Andy Wilson

Personal information
- Full name: Andrew Wilson
- Date of birth: 27 September 1940 (age 85)
- Place of birth: Rotherham, England
- Position: Winger

Senior career*
- Years: Team / Apps / (Gls)
- 1959–1961: Sheffield United / 4 / (0)
- 1961–1965: Scunthorpe United / 112 / (14)
- 1965–1966: Doncaster Rovers / 21 / (0)
- 1966–1968: Chesterfield / 72 / (13)
- 1968–1969: Aldershot / 20 / (1)
- 1969–1970: Boston United / 25 / (7)

= Andy Wilson (English footballer) =

English footballer

Andrew Wilson (born 27 September 1940) is an English former professional footballer who scored 28 goals from 229 matches in the Football League. A winger, he played for Sheffield United, Scunthorpe United, Doncaster Rovers, Chesterfield and Aldershot.

==Career==
Wilson was born in Rotherham, Yorkshire.
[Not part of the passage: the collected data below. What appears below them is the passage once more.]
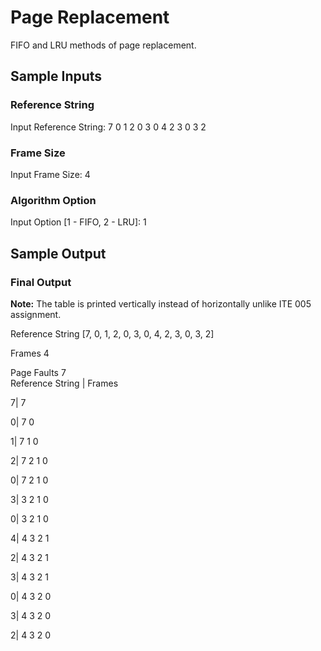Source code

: # Page Replacement
FIFO and LRU methods of page replacement.

## Sample Inputs
### Reference String
Input Reference String: 7 0 1 2 0 3 0 4 2 3 0 3 2

### Frame Size
Input Frame Size: 4

### Algorithm Option
Input Option [1 - FIFO, 2 - LRU]: 1

## Sample Output

### Final Output
**Note:** The table is printed vertically instead of horizontally unlike ITE 005 assignment.

Reference String [7, 0, 1, 2, 0, 3, 0, 4, 2, 3, 0, 3, 2]

Frames 4

Page Faults 7
<br>
Reference String | Frames

7| 7

0| 7 0

1| 7 1 0

2| 7 2 1 0

0| 7 2 1 0

3| 3 2 1 0

0| 3 2 1 0

4| 4 3 2 1

2| 4 3 2 1

3| 4 3 2 1

0| 4 3 2 0

3| 4 3 2 0

2| 4 3 2 0
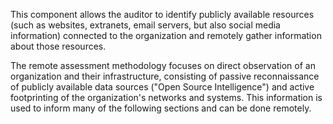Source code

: This component allows the auditor to identify publicly available resources (such as websites, extranets, email servers, but also social media information) connected to the organization and remotely gather information about those resources.

The remote assessment methodology focuses on direct observation of an organization and their infrastructure, consisting of passive reconnaissance of publicly available data sources ("Open Source Intelligence") and active footprinting of the organization's networks and systems. This information is used to inform many of the following sections and can be done remotely. 

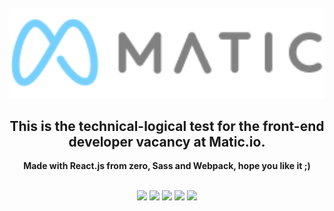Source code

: <br>
<div align="center">
  <a href="https://matic.io">
  <img src="./src/assets/images/Matic-Logo.png"
    width="700px"
  /> </a>
</div>
<h2 align="center">This is the technical-logical test for the front-end developer vacancy at Matic.io.</h2>
<p align="center"><b>Made with React.js from zero, Sass and Webpack, hope you like it ;)</b></p>
<br>
<div align="center">
<img src="https://img.shields.io/badge/React-20232A?style=for-the-badge&logo=react&logoColor=61DAFB"/>
<img src="https://img.shields.io/badge/eslint-3A33D1?style=for-the-badge&logo=eslint&logoColor=white"/>
<img src="https://img.shields.io/badge/Figma-F24E1E?style=for-the-badge&logo=figma&logoColor=white"/>
<img src="https://img.shields.io/badge/Amazon_AWS-FF9900?style=for-the-badge&logo=amazonaws&logoColor=white"/>
<img src="https://img.shields.io/badge/Sass-CC6699?style=for-the-badge&logo=sass&logoColor=white"/>
</div>
<br>
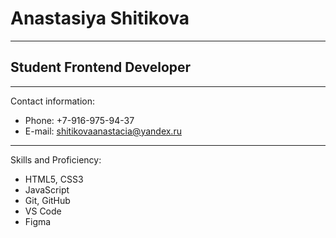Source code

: # Anastasiya Shitikova
********
## Student Frontend Developer
********
Contact information:
* Phone: +7-916-975-94-37
* E-mail: shitikovaanastacia@yandex.ru
********
Skills and Proficiency:
* HTML5, CSS3
* JavaScript
* Git, GitHub
* VS Code
* Figma


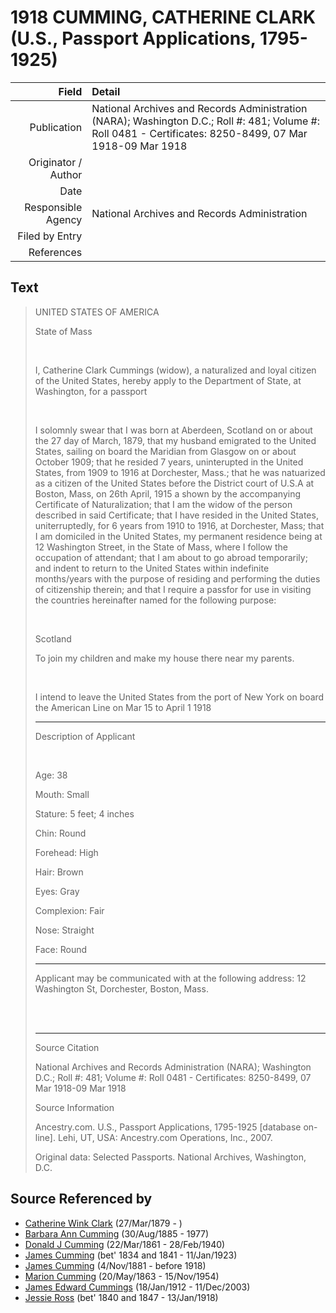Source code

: ﻿---
layout: page
permalink: /sources/s23680512
---

# 1918 CUMMING, CATHERINE CLARK (U.S., Passport Applications, 1795-1925)

Field | Detail
---:|:---
Publication | National Archives and Records Administration (NARA); Washington D.C.; Roll #: 481; Volume #: Roll 0481 - Certificates: 8250-8499, 07 Mar 1918-09 Mar 1918
Originator / Author | 
Date | 
Responsible Agency | National Archives and Records Administration
Filed by Entry | 
References | 

## Text

> UNITED STATES OF AMERICA
>
> State of Mass
>
> <br/>
>
> I, Catherine Clark Cummings (widow), a naturalized and loyal citizen of the United States, hereby apply to the Department of State, at Washington, for a passport
>
> <br/>
>
> I solomnly swear that I was born at Aberdeen, Scotland on or about the 27 day of March, 1879, that my husband emigrated to the United States, sailing on board the Maridian from Glasgow on or about October 1909; that he resided 7 years, uninterupted in the United States, from 1909 to 1916 at Dorchester, Mass.; that he was natuarized as a citizen of the United States before the District court of U.S.A at Boston, Mass, on 26th April, 1915 a shown by the accompanying Certificate of Naturalization; that I am the widow of the person described in said Certificate; that I have resided in the United States, uniterruptedly, for 6 years from 1910 to 1916, at Dorchester, Mass; that I am domiciled in the United States, my permanent residence being at 12 Washington Street, in the State of Mass, where I follow the occupation of attendant; that I am about to go abroad temporarily; and indent to return to the United States within indefinite months/years with the purpose of residing and performing the duties of citizenship therein; and that I require a passfor for use in visiting the countries hereinafter named for the following purpose:
>
> <br/>
>
> Scotland
>
> To join my children and make my house there near my parents.
>
> <br/>
>
> I intend to leave the United States from the port of New York on board the American Line on Mar 15 to April 1 1918
>
> ___
>
> Description of Applicant
>
> <br/>
>
> Age: 38
>
> Mouth: Small
>
> Stature: 5 feet; 4 inches
>
> Chin: Round
>
> Forehead: High
>
> Hair: Brown
>
> Eyes: Gray
>
> Complexion: Fair
>
> Nose: Straight
>
> Face: Round
>
> ___
>
> Applicant may be communicated with at the following address: 12 Washington St, Dorchester, Boston, Mass.
>
> <br/>
>
> <br/>
>
> ---
>
> Source Citation
>
> National Archives and Records Administration (NARA); Washington D.C.; Roll #: 481; Volume #: Roll 0481 - Certificates: 8250-8499, 07 Mar 1918-09 Mar 1918
>
> Source Information
>
> Ancestry.com. U.S., Passport Applications, 1795-1925 [database on-line]. Lehi, UT, USA: Ancestry.com Operations, Inc., 2007.
>
> Original data: Selected Passports. National Archives, Washington, D.C.
>

## Source Referenced by

* [Catherine Wink Clark](../people/@35162161@-catherine-wink-clark-b1879-3-27-d.md) (27/Mar/1879 - )
* [Barbara Ann Cumming](../people/@57039529@-barbara-ann-cumming-b1885-8-30-d1977.md) (30/Aug/1885 - 1977)
* [Donald J Cumming](../people/@20465544@-donald-j-cumming-b1861-3-22-d1940-2-28.md) (22/Mar/1861 - 28/Feb/1940)
* [James Cumming](../people/@66384942@-james-cumming-b1834~1841-d1923-1-11.md) (bet' 1834 and 1841 - 11/Jan/1923)
* [James Cumming](../people/@64418166@-james-cumming-b1881-11-4-d1918.md) (4/Nov/1881 - before 1918)
* [Marion Cumming](../people/@59851647@-marion-cumming-b1863-5-20-d1954-11-15.md) (20/May/1863 - 15/Nov/1954)
* [James Edward Cummings](../people/@5591850@-james-edward-cummings-b1912-1-18-d2003-12-11.md) (18/Jan/1912 - 11/Dec/2003)
* [Jessie Ross](../people/@60546968@-jessie-ross-b1840~1847-d1918-1-13.md) (bet' 1840 and 1847 - 13/Jan/1918)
He began his career in the Football League with Sheffield United, joining Scunthorpe United of the Fourth Division in June 1961. He stayed with the club for four seasons, and played more than 100 games, before moving to Doncaster Rovers in 1965 on a free transfer. After a year he moved on to Chesterfield, and after a further two years signed for Aldershot. In 1969, he dropped into non-League football with Boston United.